- [Task directions]: Among the entries below, one line contains "right front paw: (203, 380)" and another contains "right front paw: (231, 521)". Transcribe those two lines and every line between them, exactly.

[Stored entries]
***
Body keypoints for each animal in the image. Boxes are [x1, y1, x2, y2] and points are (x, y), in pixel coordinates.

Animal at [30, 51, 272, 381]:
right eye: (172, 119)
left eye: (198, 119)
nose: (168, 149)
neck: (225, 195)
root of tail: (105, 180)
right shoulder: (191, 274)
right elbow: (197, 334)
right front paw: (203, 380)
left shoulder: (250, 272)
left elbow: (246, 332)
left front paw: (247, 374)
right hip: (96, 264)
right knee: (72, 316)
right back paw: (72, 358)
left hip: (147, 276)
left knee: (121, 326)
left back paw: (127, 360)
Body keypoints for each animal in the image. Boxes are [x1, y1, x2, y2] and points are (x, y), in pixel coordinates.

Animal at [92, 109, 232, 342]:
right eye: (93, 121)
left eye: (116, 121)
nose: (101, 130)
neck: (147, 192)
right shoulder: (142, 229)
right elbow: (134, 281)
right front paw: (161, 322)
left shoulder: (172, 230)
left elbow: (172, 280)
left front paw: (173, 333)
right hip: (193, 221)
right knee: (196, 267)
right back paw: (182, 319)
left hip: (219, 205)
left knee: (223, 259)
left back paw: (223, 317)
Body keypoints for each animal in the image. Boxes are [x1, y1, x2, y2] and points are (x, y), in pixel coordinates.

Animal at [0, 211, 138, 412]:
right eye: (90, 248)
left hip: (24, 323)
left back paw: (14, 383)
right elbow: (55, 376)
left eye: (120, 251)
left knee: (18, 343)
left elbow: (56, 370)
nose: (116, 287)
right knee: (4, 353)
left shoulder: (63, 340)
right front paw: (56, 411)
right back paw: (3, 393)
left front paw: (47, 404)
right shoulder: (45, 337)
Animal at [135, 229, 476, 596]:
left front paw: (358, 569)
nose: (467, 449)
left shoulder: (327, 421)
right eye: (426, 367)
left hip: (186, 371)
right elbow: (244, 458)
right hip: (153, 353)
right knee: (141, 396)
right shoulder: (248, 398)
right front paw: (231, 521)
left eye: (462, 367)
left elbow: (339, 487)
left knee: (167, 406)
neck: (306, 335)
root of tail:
***
- [Answer to this task]:
right front paw: (203, 380)
left shoulder: (250, 272)
left elbow: (246, 332)
left front paw: (247, 374)
right hip: (96, 264)
right knee: (72, 316)
right back paw: (72, 358)
left hip: (147, 276)
left knee: (121, 326)
left back paw: (127, 360)
Body keypoints for each animal in the image. Boxes are [x1, y1, x2, y2] and points are (x, y), in pixel coordinates.

Animal at [92, 109, 232, 342]:
right eye: (93, 121)
left eye: (116, 121)
nose: (101, 130)
neck: (147, 192)
right shoulder: (142, 229)
right elbow: (134, 281)
right front paw: (161, 322)
left shoulder: (172, 230)
left elbow: (172, 280)
left front paw: (173, 333)
right hip: (193, 221)
right knee: (196, 267)
right back paw: (182, 319)
left hip: (219, 205)
left knee: (223, 259)
left back paw: (223, 317)
Body keypoints for each animal in the image. Boxes are [x1, y1, x2, y2] and points are (x, y), in pixel coordinates.

Animal at [0, 211, 138, 412]:
right eye: (90, 248)
left hip: (24, 323)
left back paw: (14, 383)
right elbow: (55, 376)
left eye: (120, 251)
left knee: (18, 343)
left elbow: (56, 370)
nose: (116, 287)
right knee: (4, 353)
left shoulder: (63, 340)
right front paw: (56, 411)
right back paw: (3, 393)
left front paw: (47, 404)
right shoulder: (45, 337)
Animal at [135, 229, 476, 596]:
left front paw: (358, 569)
nose: (467, 449)
left shoulder: (327, 421)
right eye: (426, 367)
left hip: (186, 371)
right elbow: (244, 458)
right hip: (153, 353)
right knee: (141, 396)
right shoulder: (248, 398)
right front paw: (231, 521)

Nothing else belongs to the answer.